The court initially noted that it is not entirely clear whether an aggrieved individual can file a civil lawsuit for violation of the medical confidentially provisions. Assuming, without deciding that a private right of action does exist, in awarding summary judgment in favor of the Dallas VA, the court found that Holland had failed to establish a violation. While the Dallas VA did release and discuss her medical information supporting her request for FMLA leave, the court found that such disclosure fit within the regularly exception that "[s]upervisors and managers may be informed regarding necessary restrictions on the work or duties of an employee and necessary accommodations." 29 CFR 825.500(g)(1). The court noted that the discussion regarding Holland's FMLA leave request was limited to McClellan, Griffin, Mariamma Kurian, Holland's second-line supervisor, Holland's Human Resource representative, Chris Seaton, and Richard Shaw, Holland's union representative.
Comment: The decision reminds employers that FMLA medical information is confidential and should be shared only with those individuals with a legitimate need to know.
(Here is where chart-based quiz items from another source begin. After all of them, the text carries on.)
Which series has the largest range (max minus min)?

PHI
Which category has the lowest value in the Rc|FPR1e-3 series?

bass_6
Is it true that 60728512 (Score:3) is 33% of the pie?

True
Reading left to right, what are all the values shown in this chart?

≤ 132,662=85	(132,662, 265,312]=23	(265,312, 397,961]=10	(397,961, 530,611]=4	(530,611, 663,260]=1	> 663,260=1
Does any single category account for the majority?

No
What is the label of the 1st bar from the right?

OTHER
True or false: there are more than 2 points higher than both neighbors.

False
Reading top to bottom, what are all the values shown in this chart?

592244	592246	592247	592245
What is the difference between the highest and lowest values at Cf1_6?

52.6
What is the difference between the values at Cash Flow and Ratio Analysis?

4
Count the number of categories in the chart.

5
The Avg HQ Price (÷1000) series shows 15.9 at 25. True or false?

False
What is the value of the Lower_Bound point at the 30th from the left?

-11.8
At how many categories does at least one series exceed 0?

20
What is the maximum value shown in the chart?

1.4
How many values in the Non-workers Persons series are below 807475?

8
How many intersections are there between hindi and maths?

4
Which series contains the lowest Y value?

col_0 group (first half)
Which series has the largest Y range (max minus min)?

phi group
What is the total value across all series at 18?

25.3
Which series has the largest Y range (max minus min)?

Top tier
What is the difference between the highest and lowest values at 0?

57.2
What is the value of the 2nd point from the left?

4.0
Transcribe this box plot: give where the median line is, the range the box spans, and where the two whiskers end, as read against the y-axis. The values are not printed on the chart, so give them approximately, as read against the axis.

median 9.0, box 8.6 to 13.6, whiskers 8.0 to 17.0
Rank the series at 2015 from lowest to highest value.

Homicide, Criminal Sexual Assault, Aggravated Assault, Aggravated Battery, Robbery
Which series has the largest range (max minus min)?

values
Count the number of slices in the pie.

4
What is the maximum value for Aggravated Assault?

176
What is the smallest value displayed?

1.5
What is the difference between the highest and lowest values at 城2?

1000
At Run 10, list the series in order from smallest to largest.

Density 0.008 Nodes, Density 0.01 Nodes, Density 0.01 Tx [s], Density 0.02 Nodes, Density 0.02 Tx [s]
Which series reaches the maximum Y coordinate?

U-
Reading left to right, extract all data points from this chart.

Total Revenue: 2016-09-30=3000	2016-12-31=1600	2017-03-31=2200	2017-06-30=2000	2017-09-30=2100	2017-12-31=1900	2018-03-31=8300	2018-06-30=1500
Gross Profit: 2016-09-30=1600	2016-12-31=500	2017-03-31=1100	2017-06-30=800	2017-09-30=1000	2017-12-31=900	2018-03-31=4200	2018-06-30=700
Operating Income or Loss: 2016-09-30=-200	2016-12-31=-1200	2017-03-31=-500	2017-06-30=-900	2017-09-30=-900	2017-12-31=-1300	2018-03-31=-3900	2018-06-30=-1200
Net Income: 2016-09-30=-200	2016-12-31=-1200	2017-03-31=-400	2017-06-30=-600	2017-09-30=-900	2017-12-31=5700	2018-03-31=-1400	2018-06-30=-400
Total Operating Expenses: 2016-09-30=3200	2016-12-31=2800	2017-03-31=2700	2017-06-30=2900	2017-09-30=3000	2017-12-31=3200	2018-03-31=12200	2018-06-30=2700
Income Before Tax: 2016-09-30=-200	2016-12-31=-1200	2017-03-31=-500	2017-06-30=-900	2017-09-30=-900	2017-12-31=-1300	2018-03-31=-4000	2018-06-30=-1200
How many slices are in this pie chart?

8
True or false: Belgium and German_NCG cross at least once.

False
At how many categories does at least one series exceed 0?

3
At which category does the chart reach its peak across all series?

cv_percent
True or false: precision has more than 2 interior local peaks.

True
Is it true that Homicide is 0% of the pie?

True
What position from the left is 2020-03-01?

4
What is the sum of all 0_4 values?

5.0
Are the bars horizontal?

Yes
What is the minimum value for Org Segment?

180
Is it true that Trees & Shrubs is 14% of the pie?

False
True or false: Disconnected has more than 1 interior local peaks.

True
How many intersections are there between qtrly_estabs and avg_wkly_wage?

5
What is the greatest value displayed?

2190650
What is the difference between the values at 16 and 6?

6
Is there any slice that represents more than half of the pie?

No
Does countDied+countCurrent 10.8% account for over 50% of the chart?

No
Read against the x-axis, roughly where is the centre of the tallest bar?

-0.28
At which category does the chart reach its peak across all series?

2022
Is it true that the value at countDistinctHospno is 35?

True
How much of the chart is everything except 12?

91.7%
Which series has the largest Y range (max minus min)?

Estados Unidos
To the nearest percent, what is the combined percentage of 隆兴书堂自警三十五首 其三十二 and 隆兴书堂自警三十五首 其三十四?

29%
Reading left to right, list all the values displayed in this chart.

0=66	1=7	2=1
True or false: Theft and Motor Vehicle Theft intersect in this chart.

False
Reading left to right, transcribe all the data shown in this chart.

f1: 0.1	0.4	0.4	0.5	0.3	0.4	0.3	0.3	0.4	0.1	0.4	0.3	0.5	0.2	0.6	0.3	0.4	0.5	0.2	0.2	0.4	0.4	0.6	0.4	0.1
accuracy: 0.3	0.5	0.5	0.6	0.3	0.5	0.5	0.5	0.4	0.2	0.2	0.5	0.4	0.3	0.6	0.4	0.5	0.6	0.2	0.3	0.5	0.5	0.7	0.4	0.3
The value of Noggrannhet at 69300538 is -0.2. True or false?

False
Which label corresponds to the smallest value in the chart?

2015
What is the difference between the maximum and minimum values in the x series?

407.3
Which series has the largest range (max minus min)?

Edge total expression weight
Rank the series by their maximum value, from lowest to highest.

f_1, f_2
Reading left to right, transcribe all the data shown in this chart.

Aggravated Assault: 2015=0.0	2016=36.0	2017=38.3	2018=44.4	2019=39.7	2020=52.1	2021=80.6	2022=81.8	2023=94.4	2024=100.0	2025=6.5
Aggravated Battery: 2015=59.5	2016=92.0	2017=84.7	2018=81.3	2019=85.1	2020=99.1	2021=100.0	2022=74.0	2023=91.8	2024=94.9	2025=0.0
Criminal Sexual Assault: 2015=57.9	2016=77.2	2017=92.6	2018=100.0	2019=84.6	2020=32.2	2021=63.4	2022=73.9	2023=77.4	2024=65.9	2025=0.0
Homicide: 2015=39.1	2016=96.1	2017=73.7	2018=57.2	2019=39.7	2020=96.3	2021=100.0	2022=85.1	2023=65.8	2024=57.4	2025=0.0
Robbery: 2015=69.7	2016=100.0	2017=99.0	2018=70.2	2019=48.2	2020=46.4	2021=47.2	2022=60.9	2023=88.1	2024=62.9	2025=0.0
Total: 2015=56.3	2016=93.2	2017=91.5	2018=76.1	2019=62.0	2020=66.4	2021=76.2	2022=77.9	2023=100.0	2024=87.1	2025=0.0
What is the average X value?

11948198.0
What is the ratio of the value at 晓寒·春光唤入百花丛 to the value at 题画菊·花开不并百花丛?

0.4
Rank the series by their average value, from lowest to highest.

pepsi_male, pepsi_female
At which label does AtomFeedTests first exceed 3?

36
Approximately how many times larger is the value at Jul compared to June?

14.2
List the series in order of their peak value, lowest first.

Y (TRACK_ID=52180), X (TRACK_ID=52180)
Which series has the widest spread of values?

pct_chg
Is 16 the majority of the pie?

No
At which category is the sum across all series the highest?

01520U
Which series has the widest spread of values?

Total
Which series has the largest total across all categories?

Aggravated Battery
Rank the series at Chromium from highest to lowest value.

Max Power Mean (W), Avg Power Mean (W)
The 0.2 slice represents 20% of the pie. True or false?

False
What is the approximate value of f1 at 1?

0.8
In this case, the court found that the employer had the right to share Holland's FMLA medical information with her initial and second-line supervisors and a company human resource representative in order to consider her leave request. That is, these managers and supervisors had a legitimate reason for the information. The limited exception allowing disclosure confidential FMLA medical information would not, for example, apply in the event one of these managers and supervisors were to share the information with a colleague as idle gossip.
Interestingly, the decision included disclosure of Holland's medical information with her union representative. As written, the exception to the medical confidentially provisions of the FMLA include "supervisors and managers," not union officials. Unfortunatley, the decision does not address whether the union official was part of the conversation at Holland's request, which would likely be construed as a limited waiver of the FMLA's confidentiality requirements.
Query whether an employer could disclose confidential FMLA medical information to the union over the objection of an employee without violating the FMLA? A union may have an independent contratual and legal right to be present at a management-employee interview, and to demand relevant information for purposes of a grievance and/or to "police" the collective bargaining agreement regardless of an employee's wishes. Because of the obvious Hobson's choice facing employers - of violating the FMLA, the CBA, or federal/state labor laws by releasing or not releasing requested medical information - courts will likely permit an employer to disclose FMLA medical information to the union provided such disclosure is required by the CBA and/or labor laws.
Needless to say, employers should exercise great care when disclosuring FMLA medical information to the union even where it is required. While it likely can't be required as a condition, the employer might ask the union to sign a confidentiality provision prior to releasing the information. Alternatively, the employer could provide the information with a memoranda emphasizng the highly confidential nature of the information being provided and the union's need to keep the information confidential. The employer may also want to address how the information will be stored, returned or disposed of. The union might tell the employer that is none of their business, but at least the employer is on record of addressing the issue in the event the matter results in a jury trial.
The union receiving the information would be well-advised to treat FMLA medical information as highly confidential. Simply tossing the information into an unsecured grievance file would likely be a "bad" move. While a union's mishandling of FMLA medical information secured from an employer would not give rise to an FMLA violation, it may be the basis for a costly and embarasing lawsuit on alternative grounds. The proper handling of confidential employee medical information, including FMLA certifications, is an area where the union and employer should seriously consider reaching agreement.